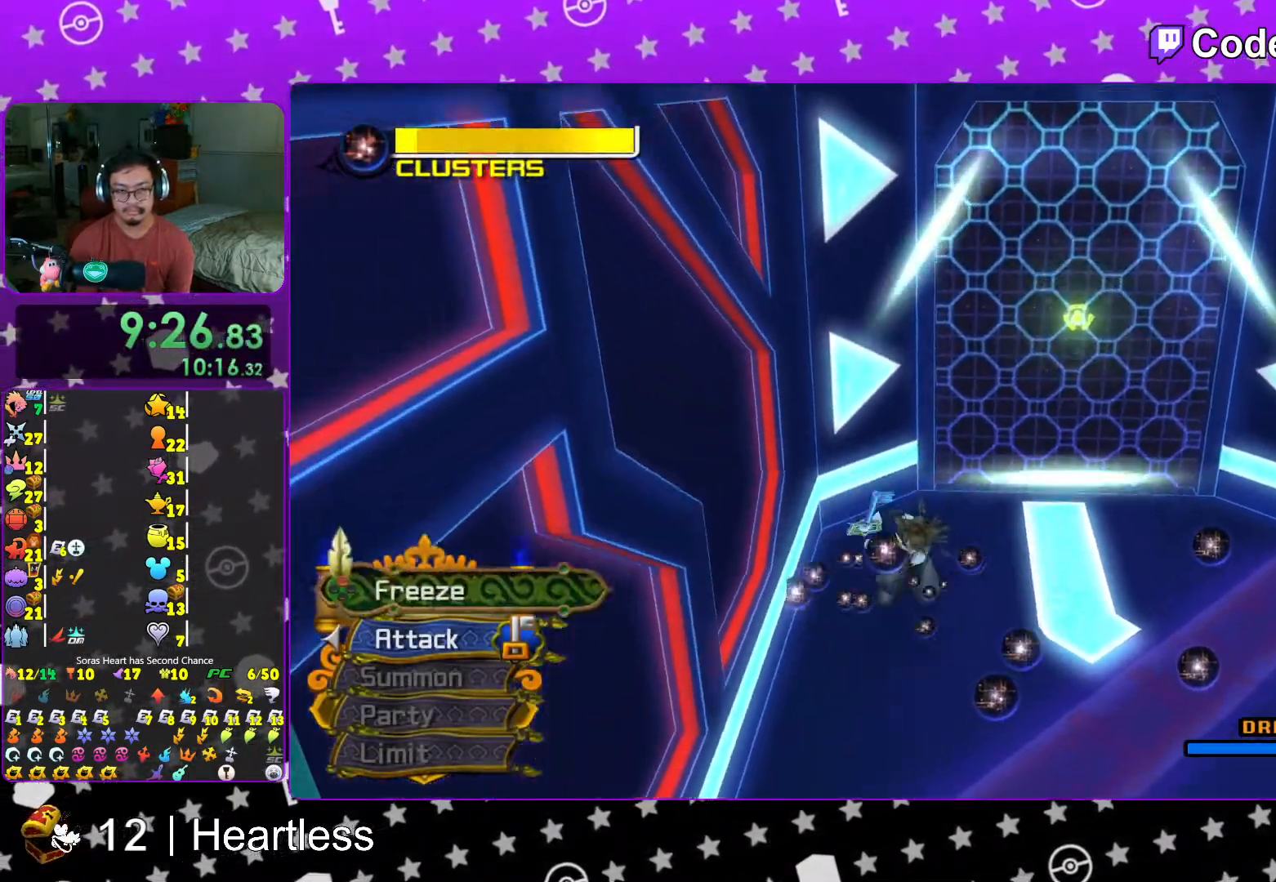
{"buttons": ["X"], "left_stick": "center", "right_stick": "center", "events": [[67, "X", "down"], [67, "left_stick", "right"], [117, "left_stick", "up-right"], [117, "right_stick", "center"], [167, "X", "up"], [233, "X", "down"], [233, "left_stick", "up"], [367, "X", "up"], [417, "left_stick", "center"], [433, "X", "down"]]}
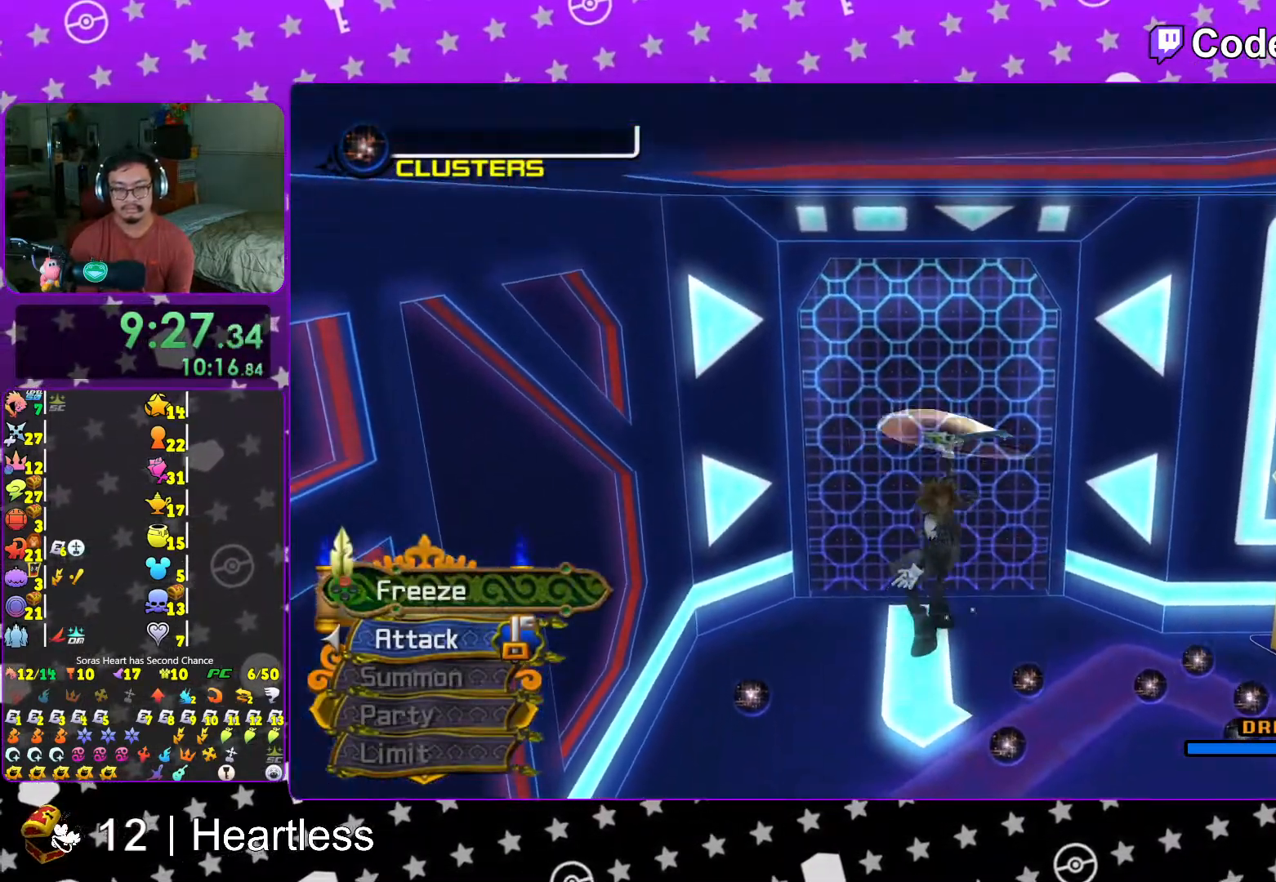
{"buttons": [], "left_stick": "center", "right_stick": "center", "events": [[17, "X", "up"]]}
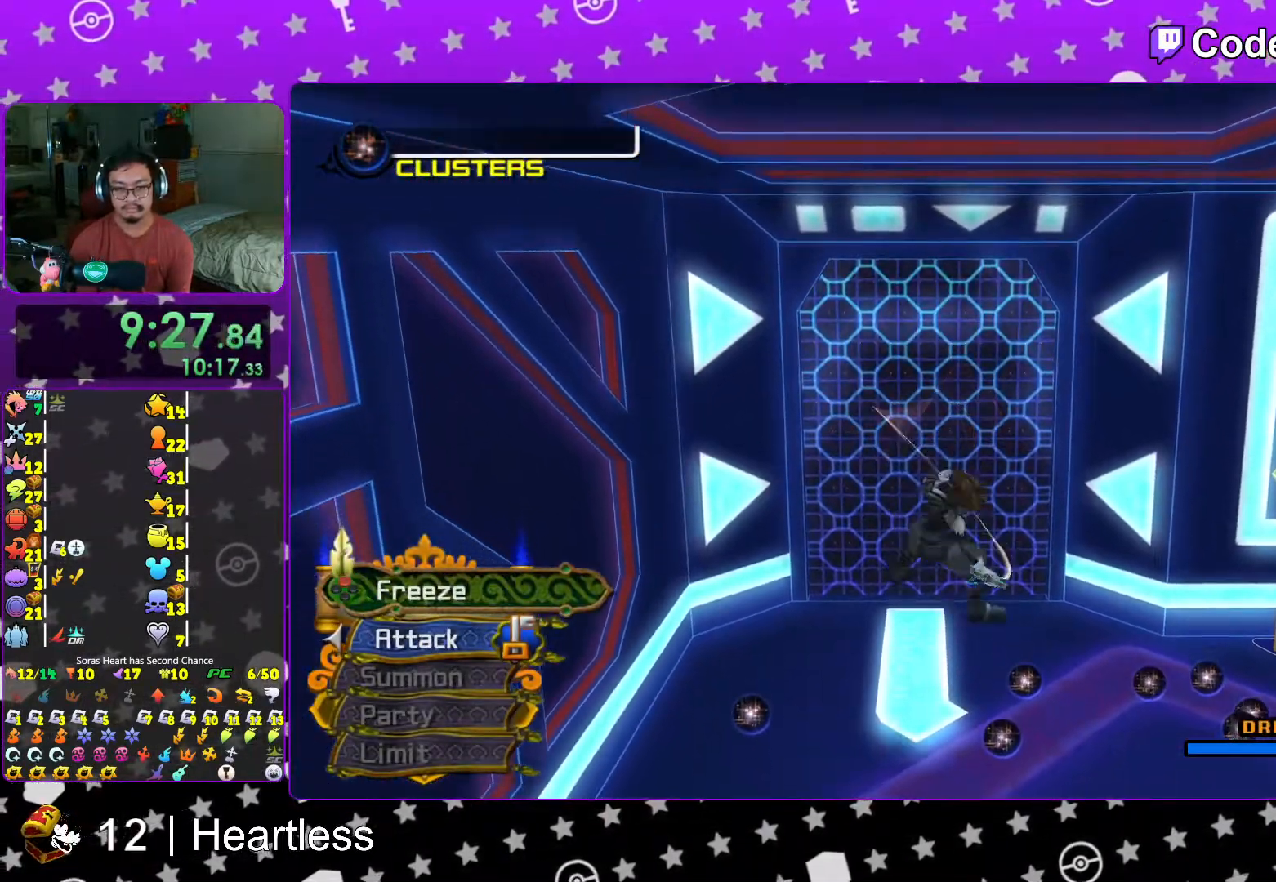
{"buttons": [], "left_stick": "up", "right_stick": "center", "events": [[167, "right_stick", "left"], [217, "right_stick", "center"], [317, "left_stick", "up"]]}
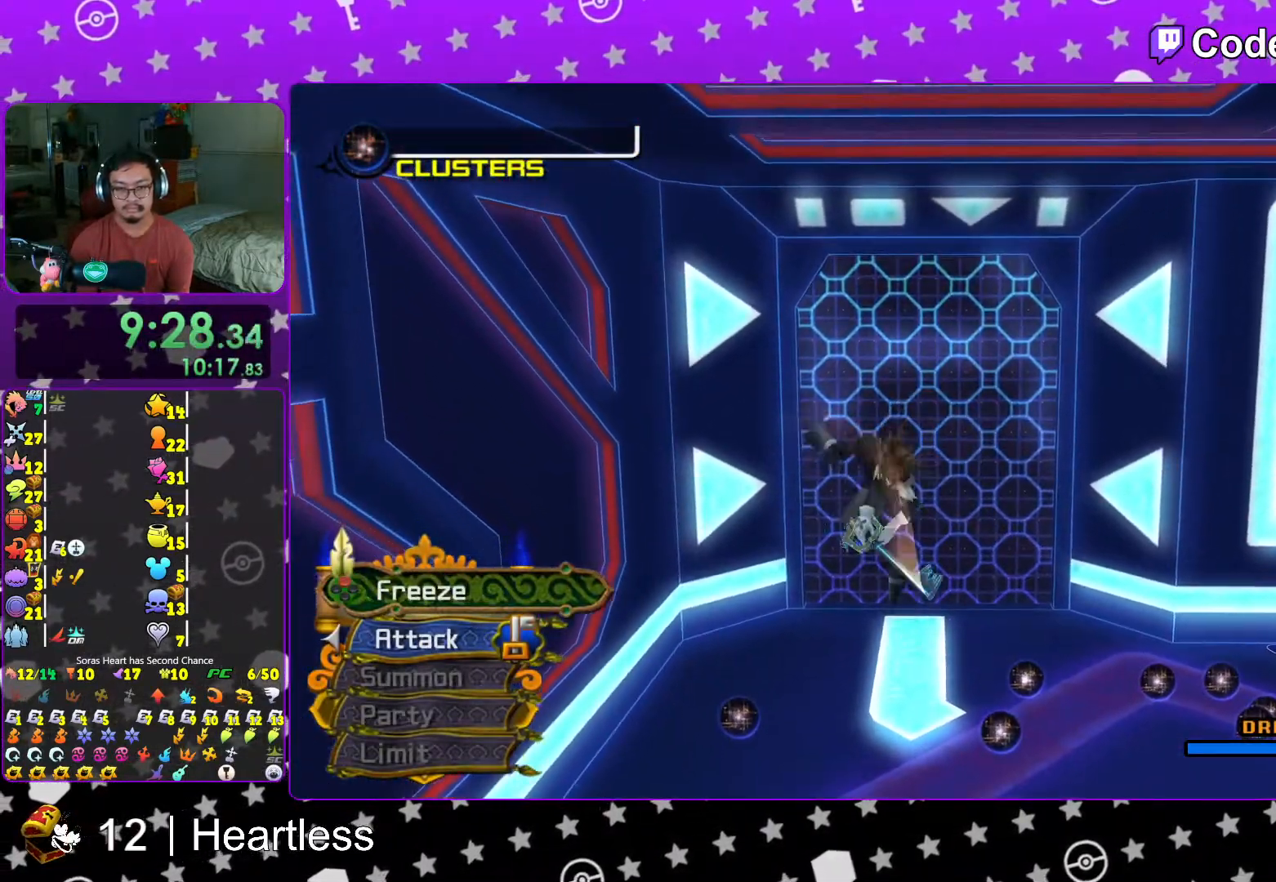
{"buttons": [], "left_stick": "up", "right_stick": "center", "events": [[17, "right_stick", "left"], [83, "right_stick", "center"]]}
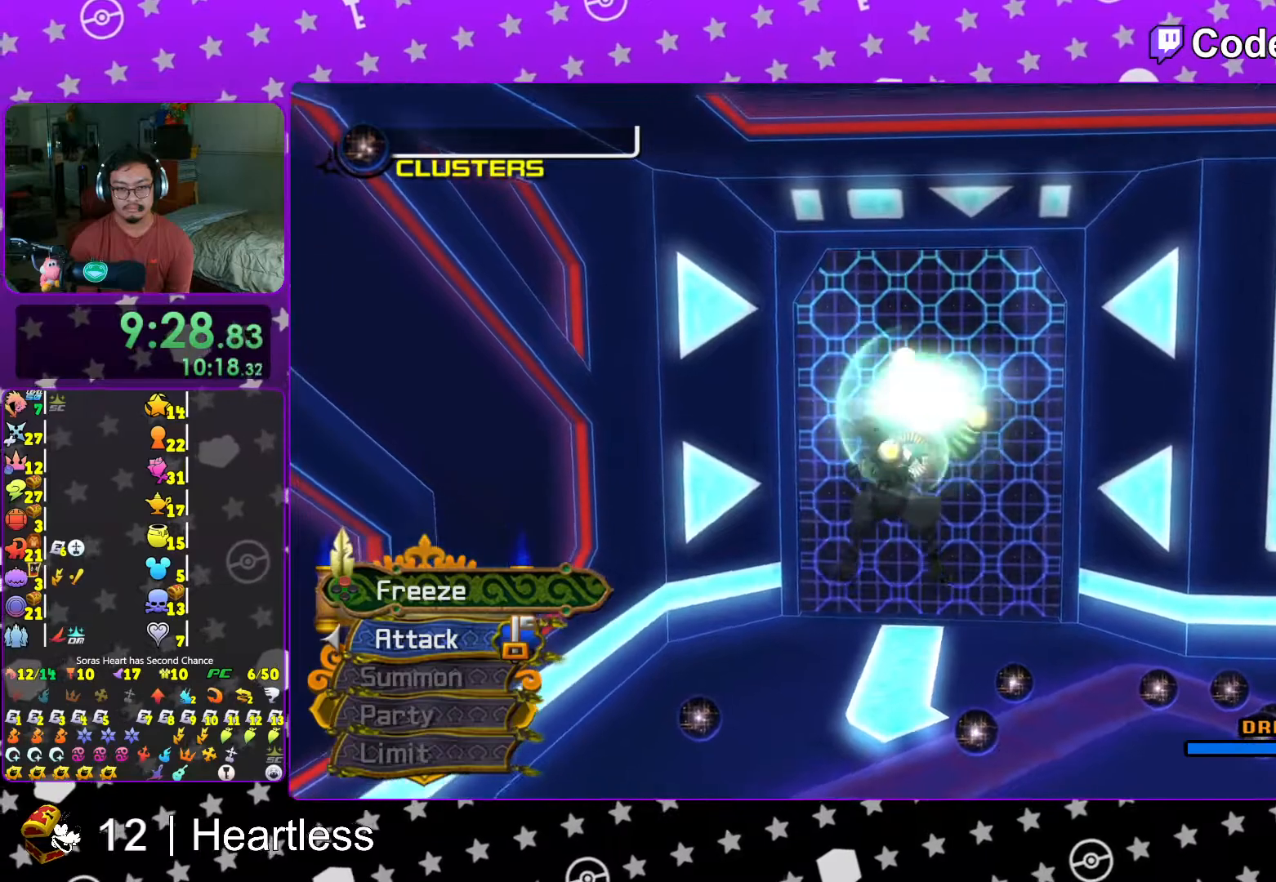
{"buttons": [], "left_stick": "up", "right_stick": "center", "events": []}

**To do:** From the first line to the last, set down the records word for word and drop the images.

**Solution to the exercise:**
{"buttons": ["X"], "left_stick": "center", "right_stick": "center", "events": [[67, "X", "down"], [67, "left_stick", "right"], [117, "left_stick", "up-right"], [117, "right_stick", "center"], [167, "X", "up"], [233, "X", "down"], [233, "left_stick", "up"], [367, "X", "up"], [417, "left_stick", "center"], [433, "X", "down"]]}
{"buttons": [], "left_stick": "center", "right_stick": "center", "events": [[17, "X", "up"]]}
{"buttons": [], "left_stick": "up", "right_stick": "center", "events": [[167, "right_stick", "left"], [217, "right_stick", "center"], [317, "left_stick", "up"]]}
{"buttons": [], "left_stick": "up", "right_stick": "center", "events": [[17, "right_stick", "left"], [83, "right_stick", "center"]]}
{"buttons": [], "left_stick": "up", "right_stick": "center", "events": []}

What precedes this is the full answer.